**WORK REQUIRED**:
For each record, copy the text exactly and omit any picture it holds.

**PROVIDED MATERIAL**:

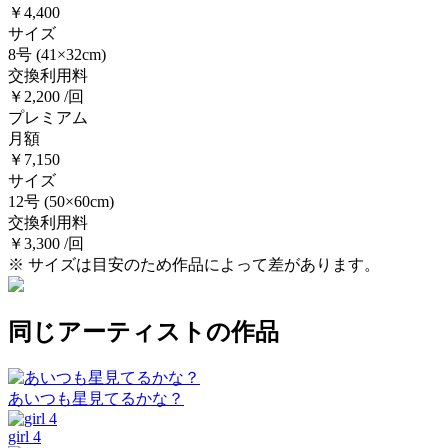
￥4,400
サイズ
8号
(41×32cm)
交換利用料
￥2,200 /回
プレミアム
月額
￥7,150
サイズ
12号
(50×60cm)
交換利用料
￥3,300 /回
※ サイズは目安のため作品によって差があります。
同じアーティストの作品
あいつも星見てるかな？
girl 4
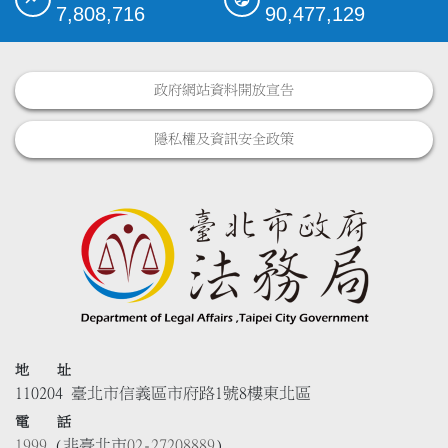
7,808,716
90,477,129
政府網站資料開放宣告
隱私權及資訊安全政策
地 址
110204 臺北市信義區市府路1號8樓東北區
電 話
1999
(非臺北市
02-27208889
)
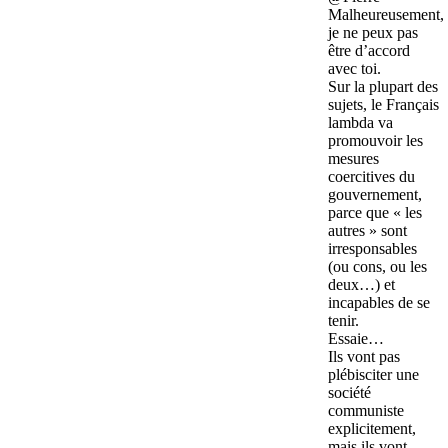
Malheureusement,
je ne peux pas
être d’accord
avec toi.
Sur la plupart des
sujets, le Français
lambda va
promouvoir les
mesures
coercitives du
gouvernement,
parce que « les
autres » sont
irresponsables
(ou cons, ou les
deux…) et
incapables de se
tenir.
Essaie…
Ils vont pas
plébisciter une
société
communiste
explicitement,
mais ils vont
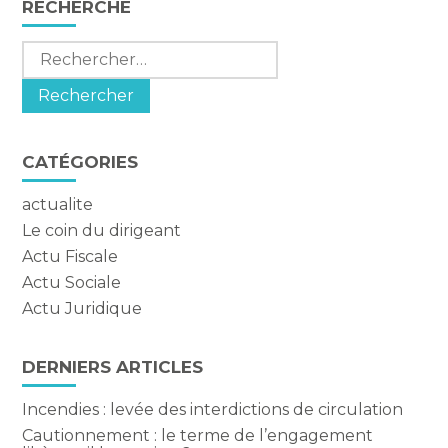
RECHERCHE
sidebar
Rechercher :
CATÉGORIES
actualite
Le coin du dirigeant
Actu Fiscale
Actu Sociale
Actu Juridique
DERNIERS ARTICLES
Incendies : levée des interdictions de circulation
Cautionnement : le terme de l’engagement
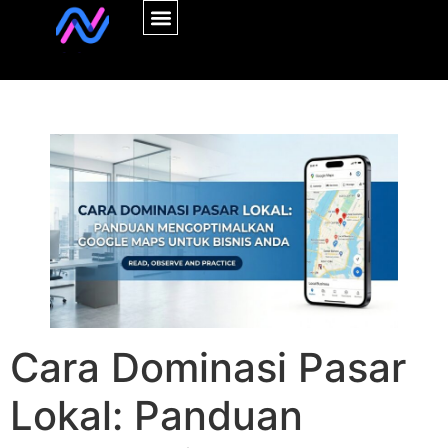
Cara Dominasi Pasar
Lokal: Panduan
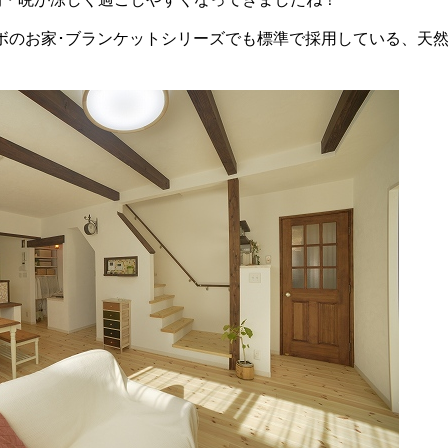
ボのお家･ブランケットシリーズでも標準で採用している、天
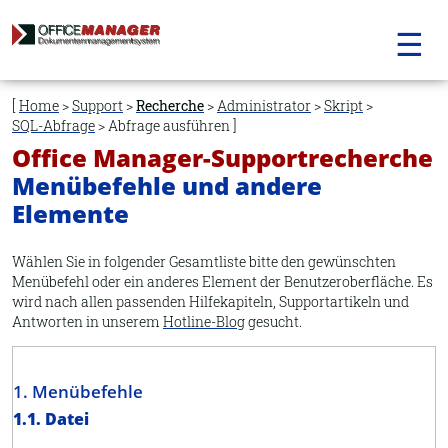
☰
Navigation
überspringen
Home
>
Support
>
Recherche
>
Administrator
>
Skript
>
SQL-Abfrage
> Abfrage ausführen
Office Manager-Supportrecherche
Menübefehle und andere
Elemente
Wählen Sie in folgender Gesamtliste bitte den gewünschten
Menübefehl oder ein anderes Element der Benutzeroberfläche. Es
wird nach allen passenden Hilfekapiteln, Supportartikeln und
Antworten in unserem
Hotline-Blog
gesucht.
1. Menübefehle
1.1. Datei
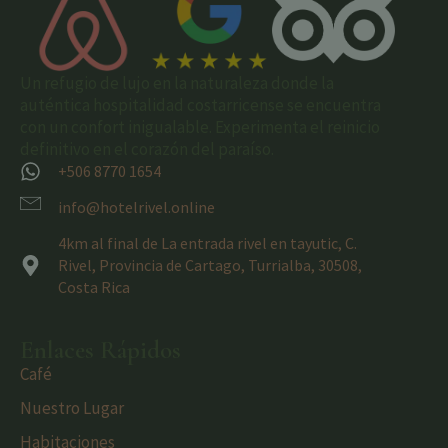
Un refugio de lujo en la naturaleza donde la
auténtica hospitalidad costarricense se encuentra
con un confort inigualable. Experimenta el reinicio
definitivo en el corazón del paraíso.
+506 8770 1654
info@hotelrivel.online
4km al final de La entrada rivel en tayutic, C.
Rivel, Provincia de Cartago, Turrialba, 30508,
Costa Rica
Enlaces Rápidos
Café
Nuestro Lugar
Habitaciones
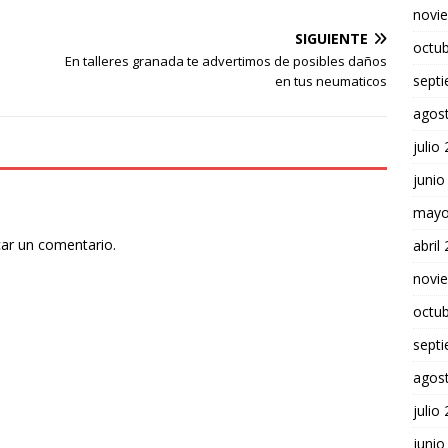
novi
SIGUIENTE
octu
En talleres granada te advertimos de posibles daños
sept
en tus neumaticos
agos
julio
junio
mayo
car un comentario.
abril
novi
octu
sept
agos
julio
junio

**WRITTEN RESPONSE**:
￥4,400
サイズ
8号
(41×32cm)
交換利用料
￥2,200 /回
プレミアム
月額
￥7,150
サイズ
12号
(50×60cm)
交換利用料
￥3,300 /回
※ サイズは目安のため作品によって差があります。
同じアーティストの作品
あいつも星見てるかな？
girl 4
7,808,716
90,477,129
政府網站資料開放宣告
隱私權及資訊安全政策
地 址
110204 臺北市信義區市府路1號8樓東北區
電 話
1999
(非臺北市
02-27208889
)
Malheureusement,
je ne peux pas
être d’accord
avec toi.
Sur la plupart des
sujets, le Français
lambda va
promouvoir les
mesures
coercitives du
gouvernement,
parce que « les
autres » sont
irresponsables
(ou cons, ou les
deux…) et
incapables de se
tenir.
Essaie…
Ils vont pas
plébisciter une
société
communiste
explicitement,
mais ils vont
RECHERCHE
sidebar
Rechercher :
CATÉGORIES
actualite
Le coin du dirigeant
Actu Fiscale
Actu Sociale
Actu Juridique
DERNIERS ARTICLES
Incendies : levée des interdictions de circulation
Cautionnement : le terme de l’engagement
Cara Dominasi Pasar
Lokal: Panduan
ボのお家･ブランケットシリーズでも標準で採用している、天
☰
Navigation
überspringen
Home
>
Support
>
Recherche
>
Administrator
>
Skript
>
SQL-Abfrage
> Abfrage ausführen
Office Manager-Supportrecherche
Menübefehle und andere
Elemente
Wählen Sie in folgender Gesamtliste bitte den gewünschten
Menübefehl oder ein anderes Element der Benutzeroberfläche. Es
wird nach allen passenden Hilfekapiteln, Supportartikeln und
Antworten in unserem
Hotline-Blog
gesucht.
1. Menübefehle
1.1. Datei
Un refugio de lujo en la naturaleza donde la
auténtica hospitalidad costarricense se encuentra
con un confort inigualable. Experimenta el reinicio
definitivo en el corazón del paraíso.
+506 8770 1654
info@hotelrivel.online
4km al final de La entrada rivel en tayutic, C.
Rivel, Provincia de Cartago, Turrialba, 30508,
Costa Rica
Enlaces Rápidos
Café
Nuestro Lugar
Habitaciones
novi
SIGUIENTE
octu
En talleres granada te advertimos de posibles daños
sept
en tus neumaticos
agos
julio
junio
mayo
car un comentario.
abril
novi
octu
sept
agos
julio
junio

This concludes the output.